2. Combine vinegar and flavourings and bring to a simmer.
3. Remove from heat and allow to fully cool.
4. Layer fish with onion and seasonings from brine in airtight container. Cover with vinegar mixture.
5. Allow to pickle in the fridge 2 days to a week before using.

Chive Oil
1. Lightly blanch onions in boiling water and immediately chill in ice water.
2. Pat dry with paper towel to remove excess moisture.
3. Purée in a blender with oil and salt until completely smooth.
4. Strain through a fine mesh strainer (optional).

Chili Relish
1. Sautée all ingredients with 1-2 Tbsp oil to soften.
2. Add remaining oil and simmer gently 2-3 min.
3. Remove from heat and allow to cool before using.

Smoky Chips
1. Soak sliced potatoes in cold water and rinse multiple times to remove excess starch
2. While potatoes are soaking combine spices.
3. Drain potatoes and remove as much water as possible.
4. Fry in small batches until golden and crisp, tossing with seasoning (to taste) immediately and drain on paper towel to absorb excess oil.

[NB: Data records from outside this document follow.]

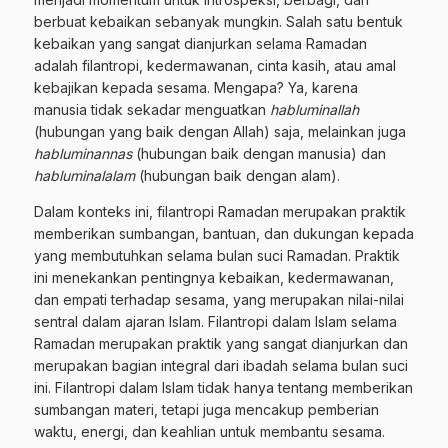
berbuat kebaikan sebanyak mungkin. Salah satu bentuk
kebaikan yang sangat dianjurkan selama Ramadan
adalah filantropi, kedermawanan, cinta kasih, atau amal
kebajikan kepada sesama. Mengapa? Ya, karena
manusia tidak sekadar menguatkan
habluminallah
(hubungan yang baik dengan Allah) saja, melainkan juga
habluminannas
(hubungan baik dengan manusia) dan
habluminalalam
(hubungan baik dengan alam).
Dalam konteks ini, filantropi Ramadan merupakan praktik
memberikan sumbangan, bantuan, dan dukungan kepada
yang membutuhkan selama bulan suci Ramadan. Praktik
ini menekankan pentingnya kebaikan, kedermawanan,
dan empati terhadap sesama, yang merupakan nilai-nilai
sentral dalam ajaran Islam. Filantropi dalam Islam selama
Ramadan merupakan praktik yang sangat dianjurkan dan
merupakan bagian integral dari ibadah selama bulan suci
ini. Filantropi dalam Islam tidak hanya tentang memberikan
sumbangan materi, tetapi juga mencakup pemberian
waktu, energi, dan keahlian untuk membantu sesama.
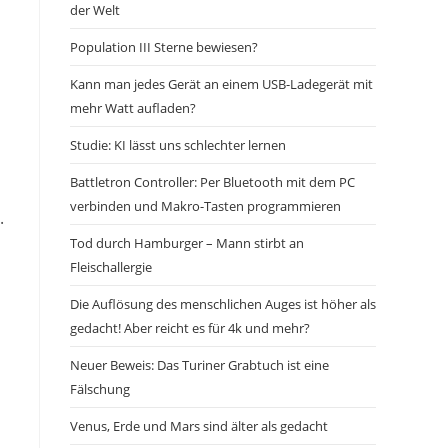
der Welt
Population III Sterne bewiesen?
Kann man jedes Gerät an einem USB-Ladegerät mit
mehr Watt aufladen?
Studie: KI lässt uns schlechter lernen
Battletron Controller: Per Bluetooth mit dem PC
verbinden und Makro-Tasten programmieren
.
Tod durch Hamburger – Mann stirbt an
Fleischallergie
Die Auflösung des menschlichen Auges ist höher als
gedacht! Aber reicht es für 4k und mehr?
Neuer Beweis: Das Turiner Grabtuch ist eine
Fälschung
Venus, Erde und Mars sind älter als gedacht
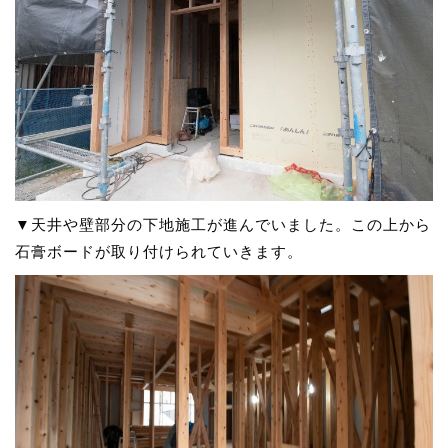
▼天井や壁部分の下地施工が進んでいました。この上から
石膏ボードが取り付けられていきます。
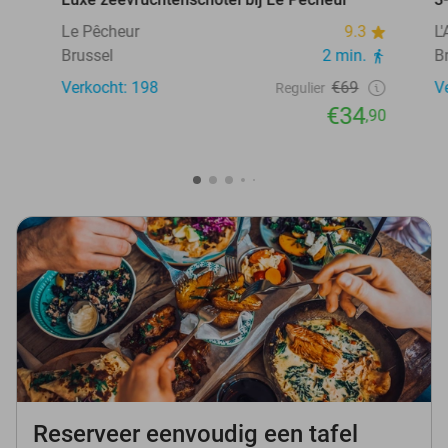
Le Pêcheur
9.3
L
Brussel
2 min.
B
Verkocht: 198
€69
V
Regulier
€34
,90
Reserveer eenvoudig een tafel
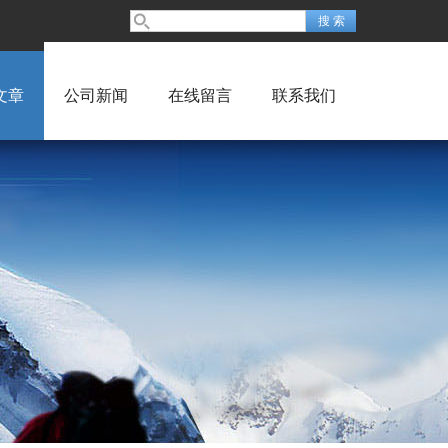
文章
公司新闻
在线留言
联系我们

Can be stored for later use. 

Crispy onions
1. Slice onion into very thin 1/2 inch lengths and toss with a generous pinch of salt.
2. Allow the salted onions to rest minimum one hour, up to overnight.
3. Firmly squeeze as much moisture as possible from salted onions.
4. Dredge small batches of onions in flour, being sure to separate individual pieces to avoid clumps.
5. Fry in small batches fry at approx. 300°F until golden brown.